▸ **Task directions**
With the pictures excluded, repeat every entry exactly.

Top of Data provided

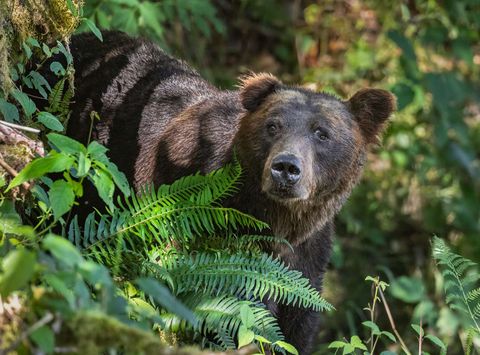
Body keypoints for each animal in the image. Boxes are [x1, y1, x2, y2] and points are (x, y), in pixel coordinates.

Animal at [63, 32, 394, 354]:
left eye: (321, 133)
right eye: (273, 126)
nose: (286, 167)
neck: (276, 220)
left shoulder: (308, 257)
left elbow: (298, 323)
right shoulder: (211, 233)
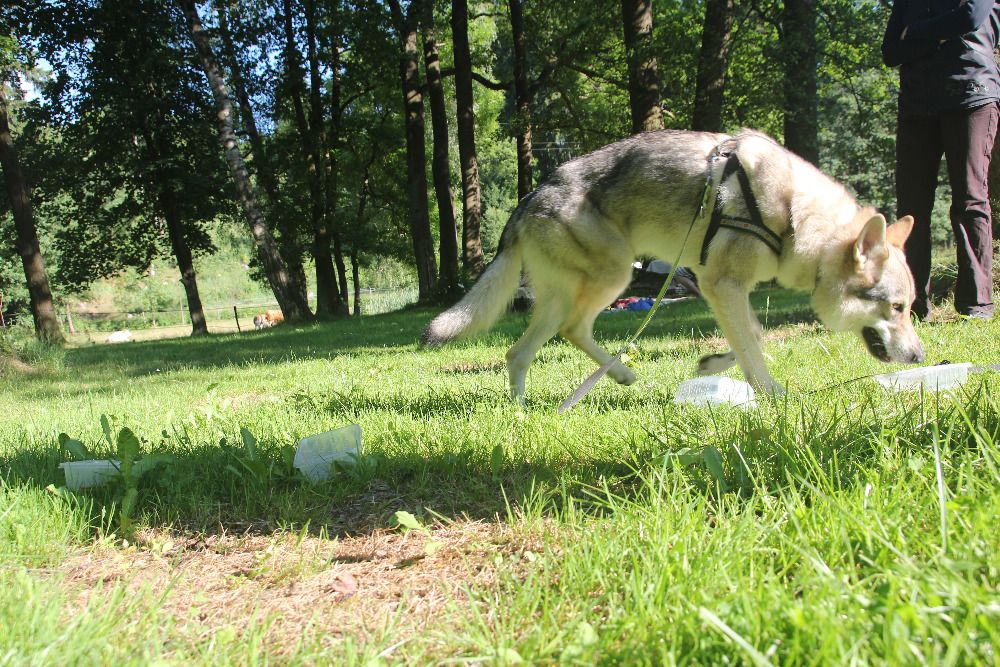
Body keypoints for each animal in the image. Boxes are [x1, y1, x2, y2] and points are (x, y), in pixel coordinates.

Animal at [420, 130, 920, 402]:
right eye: (897, 309)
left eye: (910, 308)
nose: (920, 356)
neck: (793, 216)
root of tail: (527, 199)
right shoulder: (722, 284)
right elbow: (753, 344)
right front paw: (772, 395)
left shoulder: (724, 289)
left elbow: (751, 336)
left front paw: (714, 363)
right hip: (613, 275)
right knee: (564, 333)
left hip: (572, 293)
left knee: (526, 348)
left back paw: (536, 406)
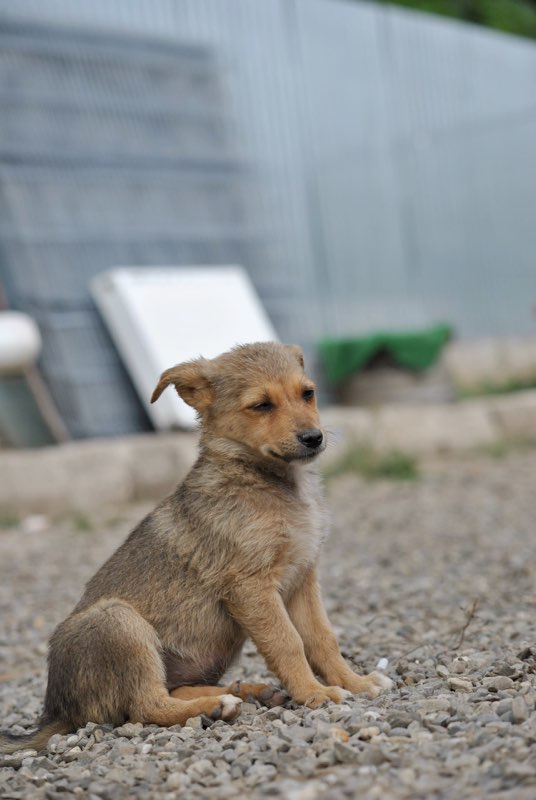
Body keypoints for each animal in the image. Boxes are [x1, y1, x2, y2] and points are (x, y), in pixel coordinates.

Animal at [2, 340, 392, 752]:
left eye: (308, 394)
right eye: (261, 405)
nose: (314, 437)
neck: (271, 482)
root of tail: (56, 715)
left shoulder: (302, 577)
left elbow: (321, 638)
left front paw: (354, 682)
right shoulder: (250, 586)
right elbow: (287, 642)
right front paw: (315, 693)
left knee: (171, 689)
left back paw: (245, 691)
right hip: (117, 621)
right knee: (145, 706)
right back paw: (216, 705)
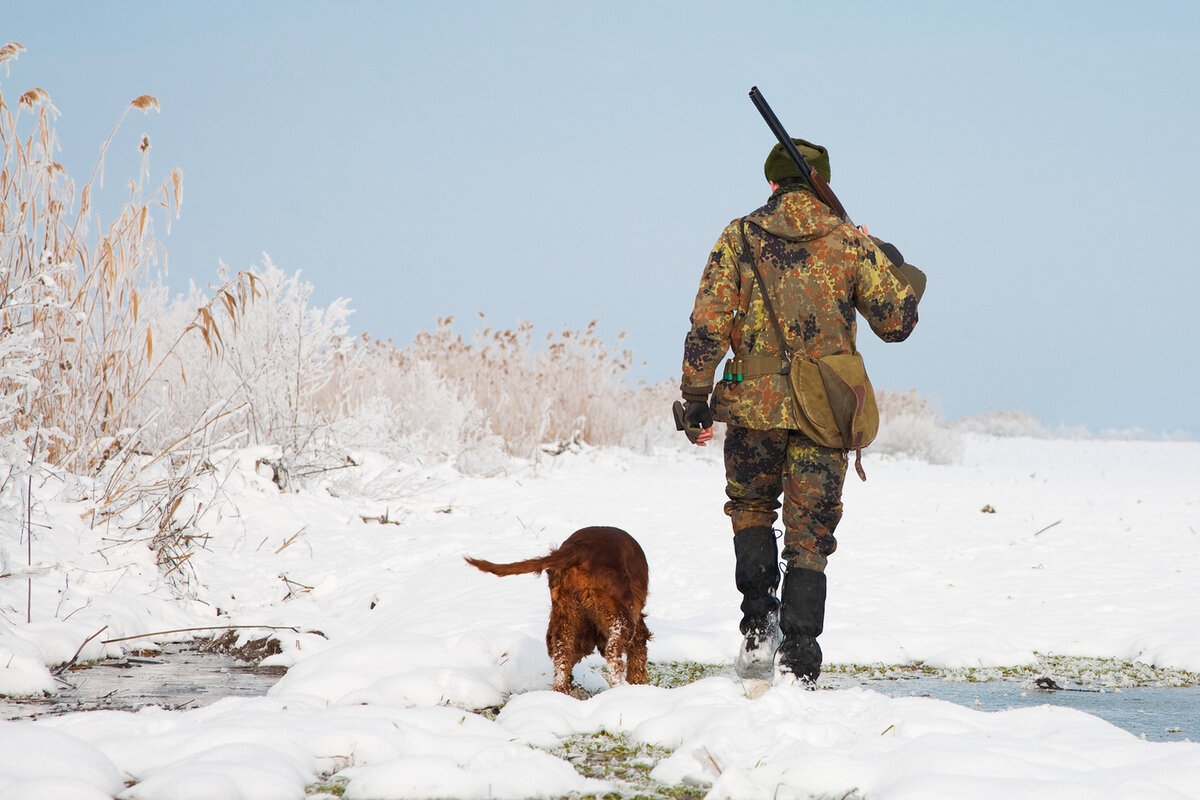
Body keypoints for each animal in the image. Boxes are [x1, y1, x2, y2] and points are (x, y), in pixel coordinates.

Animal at [465, 525, 652, 695]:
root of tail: (579, 550)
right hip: (620, 616)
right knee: (613, 652)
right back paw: (621, 689)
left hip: (565, 613)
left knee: (562, 653)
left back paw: (562, 690)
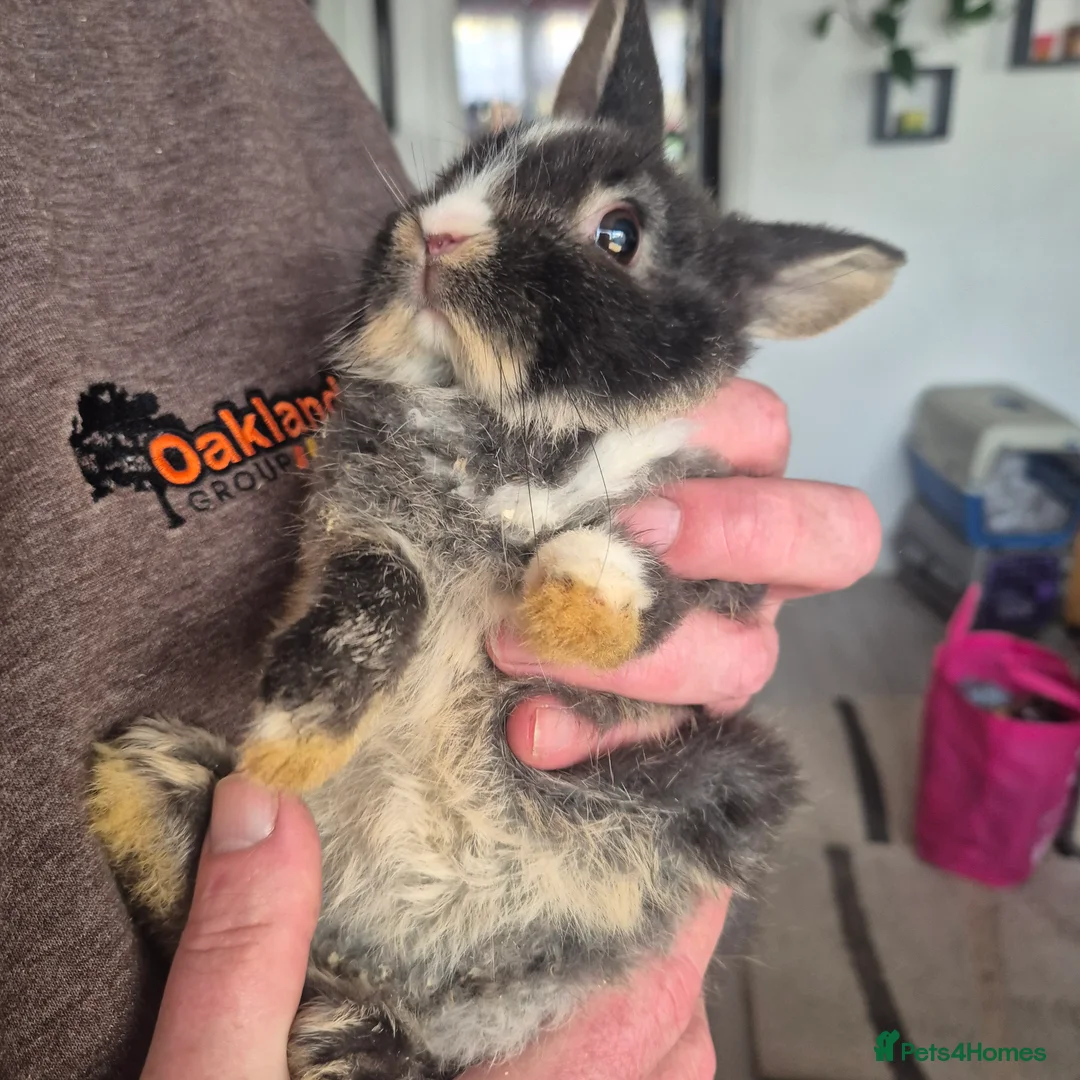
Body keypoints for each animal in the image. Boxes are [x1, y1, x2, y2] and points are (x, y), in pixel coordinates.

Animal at [87, 1, 905, 1077]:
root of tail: (388, 956)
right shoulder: (360, 527)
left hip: (718, 788)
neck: (509, 429)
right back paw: (150, 794)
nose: (437, 234)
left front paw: (579, 587)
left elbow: (657, 568)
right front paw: (294, 747)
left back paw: (353, 1040)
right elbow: (380, 589)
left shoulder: (696, 529)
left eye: (619, 233)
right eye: (471, 160)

Bottom of Data provided

▸ **Written answer**
Body keypoints for each animal in the image. Boxes are [x1, y1, x2, y2] and points are (x, y), in pixel coordinates.

Animal at [63, 32, 394, 354]:
left eye: (321, 133)
right eye: (273, 126)
nose: (286, 167)
neck: (276, 220)
left shoulder: (308, 257)
left elbow: (298, 323)
right shoulder: (211, 233)
Body keypoints for each animal in the image. Boxes are [x1, y1, x2, y2] and points are (x, y), in pixel coordinates.

Animal at [420, 130, 920, 402]:
right eye: (897, 309)
left eye: (910, 308)
nose: (920, 356)
neck: (793, 216)
root of tail: (527, 199)
right shoulder: (722, 284)
right elbow: (753, 344)
right front paw: (772, 395)
left shoulder: (724, 289)
left elbow: (751, 336)
left front paw: (714, 363)
right hip: (613, 275)
right knee: (564, 333)
left hip: (572, 293)
left knee: (526, 348)
left back paw: (536, 406)
Body keypoints for each animal in the image. Boxes are [x1, y1, x2, y2] and points are (x, y), in pixel coordinates.

Animal at [2, 340, 392, 752]:
left eye: (308, 394)
right eye: (261, 405)
nose: (314, 437)
neck: (271, 482)
root of tail: (56, 715)
left shoulder: (302, 577)
left elbow: (321, 638)
left front paw: (354, 682)
right shoulder: (250, 586)
right elbow: (287, 642)
right front paw: (315, 693)
left knee: (171, 689)
left back paw: (245, 691)
right hip: (117, 621)
right knee: (145, 706)
right back paw: (216, 705)
Body keypoints for each animal in the image. Boxes are [x1, y1, x2, y2] and points are (x, y), in pixel coordinates.

Animal at [465, 525, 652, 695]:
root of tail: (579, 550)
right hip: (620, 616)
right knee: (613, 652)
right back paw: (621, 689)
left hip: (565, 613)
left knee: (562, 653)
left back paw: (562, 690)
Body keypoints for each animal in the image. Boxes are [x1, y1, x2, y2] and points are (x, y), in pixel coordinates.

Animal at [87, 1, 905, 1077]:
root of tail: (388, 956)
right shoulder: (360, 527)
left hip: (718, 788)
neck: (509, 429)
right back paw: (150, 794)
nose: (437, 234)
left front paw: (579, 587)
left elbow: (657, 568)
right front paw: (294, 747)
left back paw: (353, 1040)
right elbow: (380, 589)
left shoulder: (696, 529)
left eye: (619, 233)
right eye: (471, 160)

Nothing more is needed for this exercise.